Dinosaurs for sale in Paris as they become trendy decorative pieces

Dinosaurs have become cool, trendy -- real objects of decoration, like paintings, said acopo Briano of Binoche et Giquello.

Update: 2018-04-11 10:19 GMT
Dinosaur bones are increasingly gracing collectors' cabinets, with another huge skeleton, that of a theropod, expected to fetch up to 1.5 million euros ($1.84 million) when it goes up for auction in June. (Photo: AFP)

Paris: The skeletons of an allosaurus and a diplodocus are up for auction in Paris this week, marketed as hip interior design objects -- for those with big enough living rooms.

"The fossil market is no longer just for scientists," said Iacopo Briano of Binoche et Giquello, the auction house that is putting the two dinosaurs under the hammer on Wednesday.

"Dinosaurs have become cool, trendy -- real objects of decoration, like paintings," the Italian expert told AFP, citing Hollywood actors Leonardo DiCaprio and Nicolas Cage as fans of such outsize prehistoric ornaments.

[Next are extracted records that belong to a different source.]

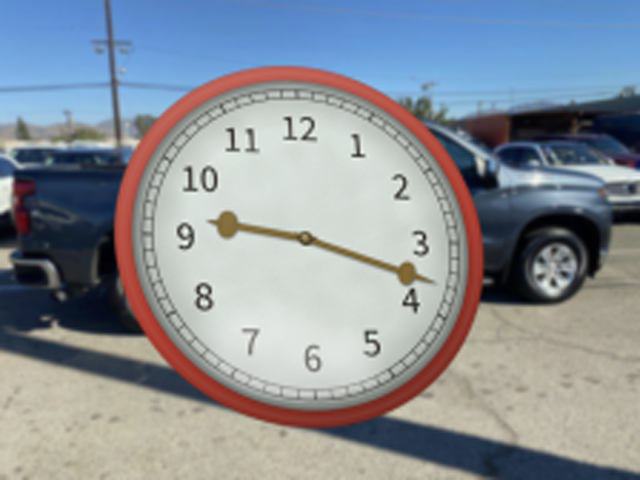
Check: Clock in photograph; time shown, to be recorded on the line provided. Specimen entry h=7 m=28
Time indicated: h=9 m=18
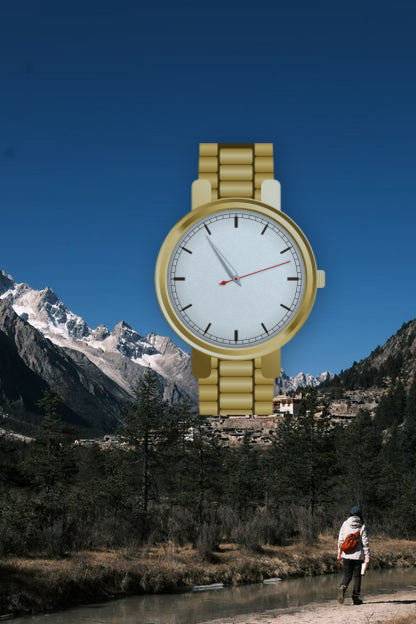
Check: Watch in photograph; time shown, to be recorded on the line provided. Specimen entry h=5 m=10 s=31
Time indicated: h=10 m=54 s=12
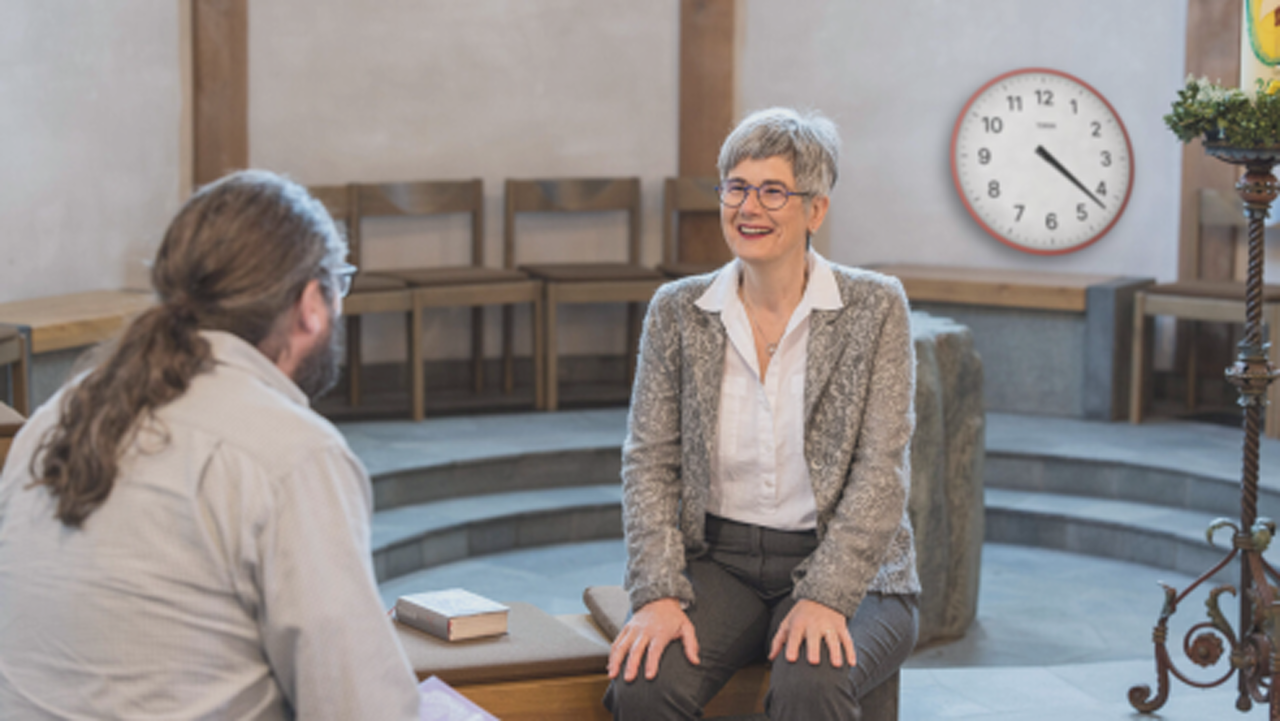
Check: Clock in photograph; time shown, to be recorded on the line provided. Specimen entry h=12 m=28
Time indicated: h=4 m=22
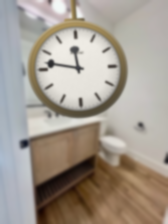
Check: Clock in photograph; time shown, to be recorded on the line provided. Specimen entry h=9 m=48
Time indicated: h=11 m=47
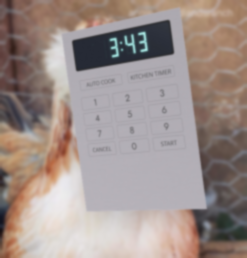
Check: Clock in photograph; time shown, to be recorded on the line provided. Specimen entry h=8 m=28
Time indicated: h=3 m=43
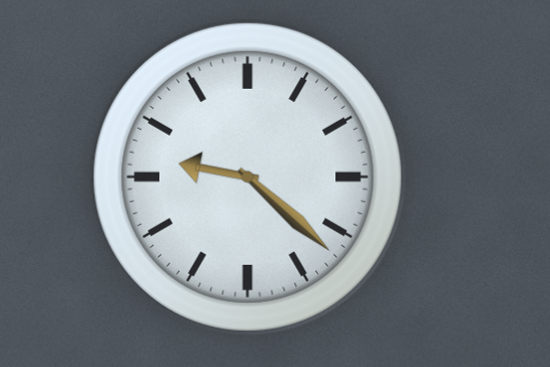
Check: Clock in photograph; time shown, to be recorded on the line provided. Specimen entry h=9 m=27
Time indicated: h=9 m=22
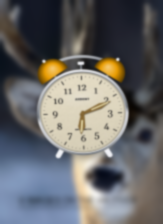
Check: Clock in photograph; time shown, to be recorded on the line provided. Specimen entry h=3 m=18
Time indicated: h=6 m=11
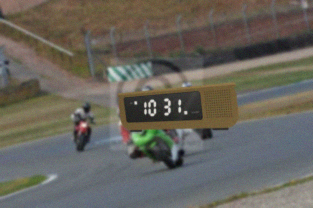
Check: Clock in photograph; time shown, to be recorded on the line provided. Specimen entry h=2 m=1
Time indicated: h=10 m=31
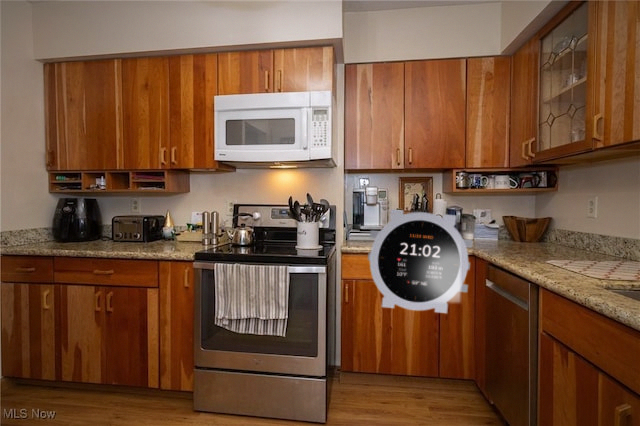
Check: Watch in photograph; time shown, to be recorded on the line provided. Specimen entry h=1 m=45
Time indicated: h=21 m=2
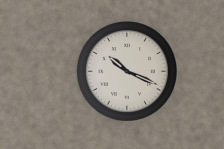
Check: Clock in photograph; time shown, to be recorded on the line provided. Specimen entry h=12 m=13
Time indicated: h=10 m=19
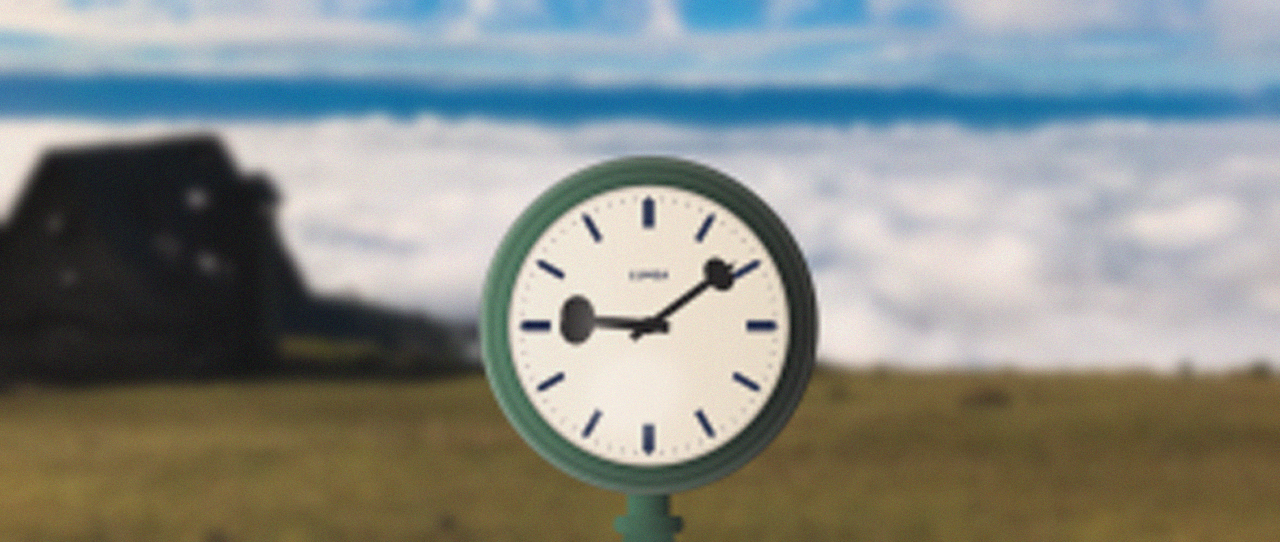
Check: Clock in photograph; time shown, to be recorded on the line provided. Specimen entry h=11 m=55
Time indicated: h=9 m=9
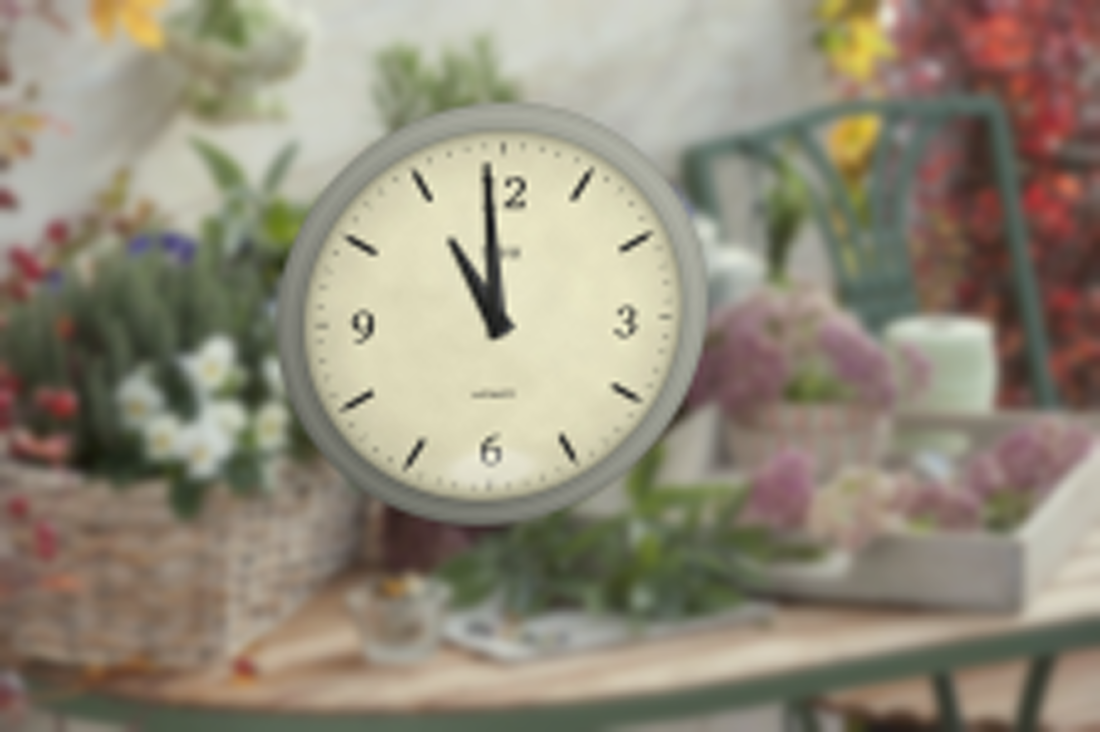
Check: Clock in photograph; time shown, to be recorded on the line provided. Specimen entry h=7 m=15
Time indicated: h=10 m=59
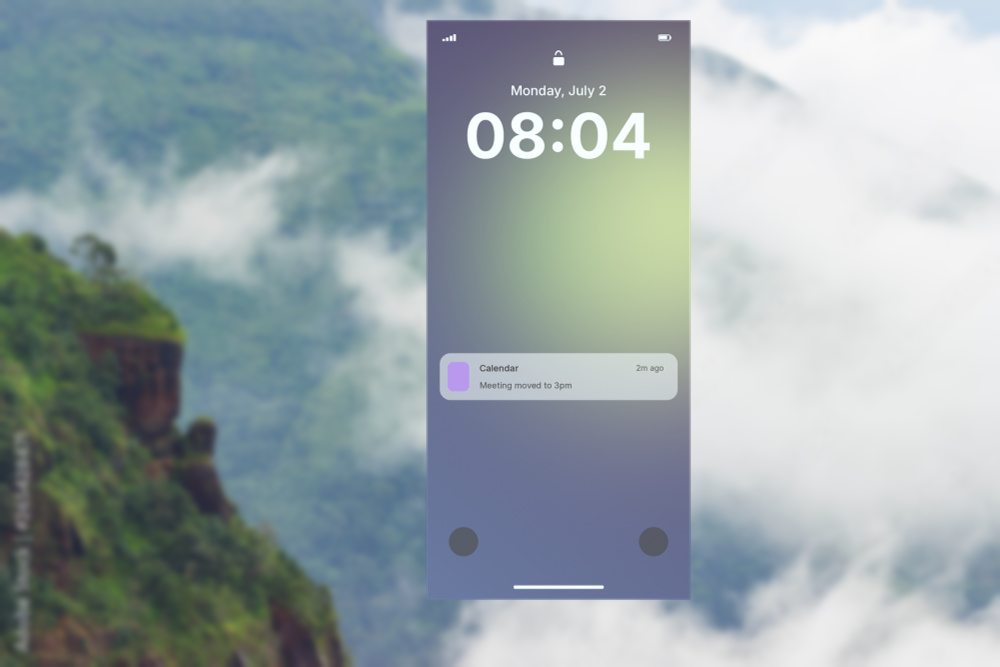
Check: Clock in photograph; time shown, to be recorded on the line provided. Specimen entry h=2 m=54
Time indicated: h=8 m=4
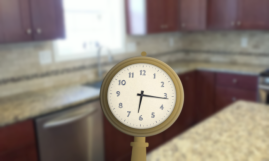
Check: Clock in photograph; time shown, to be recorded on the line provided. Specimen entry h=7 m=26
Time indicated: h=6 m=16
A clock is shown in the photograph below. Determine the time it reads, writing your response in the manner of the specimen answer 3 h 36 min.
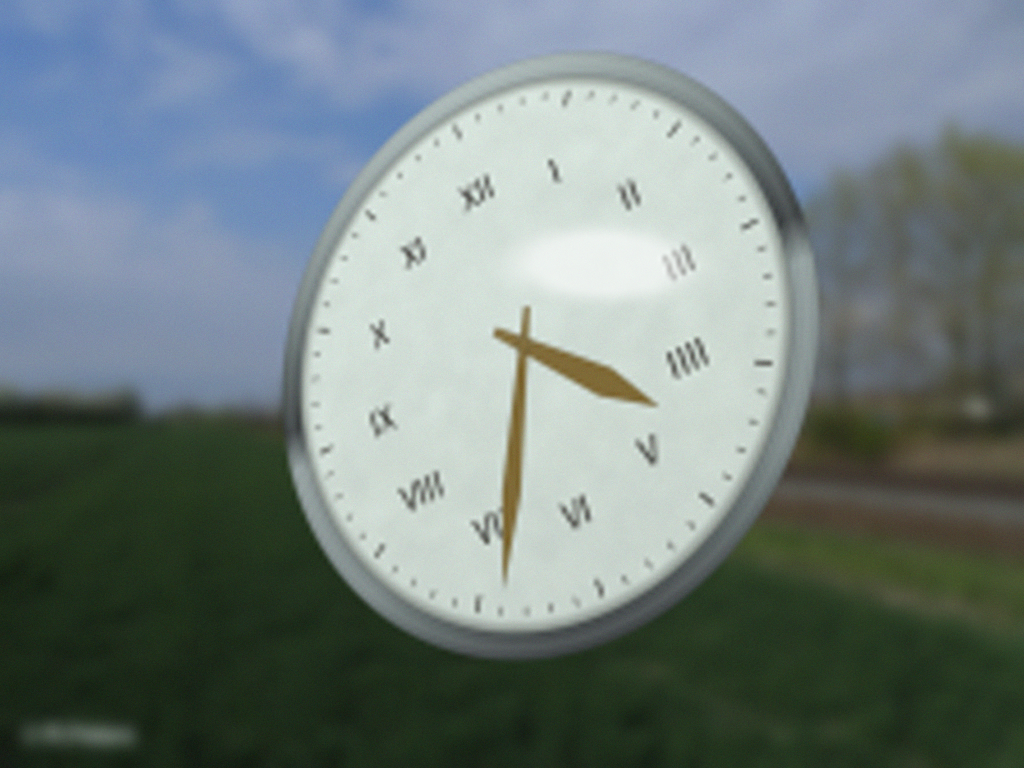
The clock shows 4 h 34 min
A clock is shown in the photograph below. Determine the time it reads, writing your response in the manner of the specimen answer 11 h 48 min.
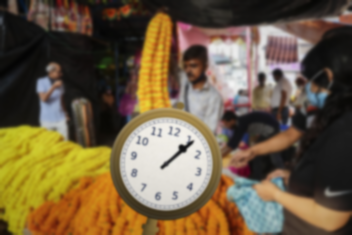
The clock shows 1 h 06 min
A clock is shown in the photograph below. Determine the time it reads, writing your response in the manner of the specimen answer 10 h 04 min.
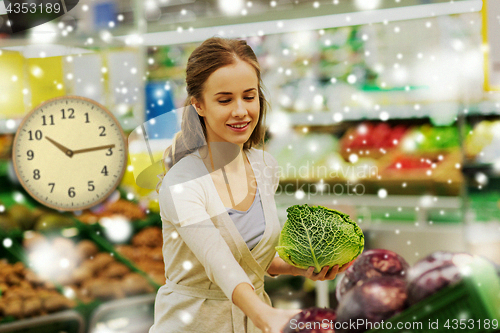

Cage, however, did hand back the rare skull of a tyrannosaurus bataar, a close cousin of T. rex, that he bought in 2007 after it was found to have been stolen and illegally taken out of Mongolia.

Dinosaur bones are increasingly gracing collectors' cabinets, with another huge skeleton, that of a theropod, expected to fetch up to 1.5 million euros ($1.84 million) when it goes up for auction in June.

"For the last two or three years the Chinese have become interested in palaeontology and have been looking for big specimens of dinosaurs found on their soil, for their museums or even for individuals," Briano said.

The new buyers are now bidding against multinational corporations as well as ultra-rich Europeans and Americans, the "traditional" buyers of dinosaur skeletons, Briano added.

In 1997, McDonald's and Walt Disney were among donors stumping up $8.36 million to buy Sue -- the most complete and best preserved Tyrannosaurus rex ever found -- for the Field Museum of Natural History in Chicago.

"Millions of people come to see it, it's incredible publicity for companies," said Eric Mickeler, a natural history expert for the Aguttes auction house.

Palaeontologists acknowledge that many fossils that go on the block are of limited scientific interest, but important specimens do go up for auction and can, as in Sue's case, be bought through acts of patronage.

The market remains small and "isn't for everybody", Mickeler said.

Only around five dinosaurs are put up for auction around the world every year.

The allosaurus which goes on sale Wednesday, among 87 lots of natural artefacts, is considered "small" at 3.8 metres (12.5 feet) long.

It is expected to fetch up to 650,000 euros, while the diplodocus -- despite being bigger at 12 metres long from nose to tail -- has a guide price of 450,000 to 500,000 euros.

Carnivores like the allosaurus often fetch more than herbivores.

"People like the teeth," Mickeler said.

The price also goes up if the skeleton shows traces of a fight or an incurable illness, as well as if it is considered rare, has a high percentage of verified bones, or a particularly impressive skull.

"We recently sold a very beautiful piece to a Venetian family, they have a magnificent big room in which the dinosaur is perfectly at ease," Briano said.

But Ronan Allain, a palaeontologist at the Natural History Museum of Paris, denounced "completely nonsensical" prices.

"It's the luxury world, it's not for people like us," he said.

"We could decide to buy it pre-emptively, but for the theropod, for example, that would mean shelling out more than a million," he said.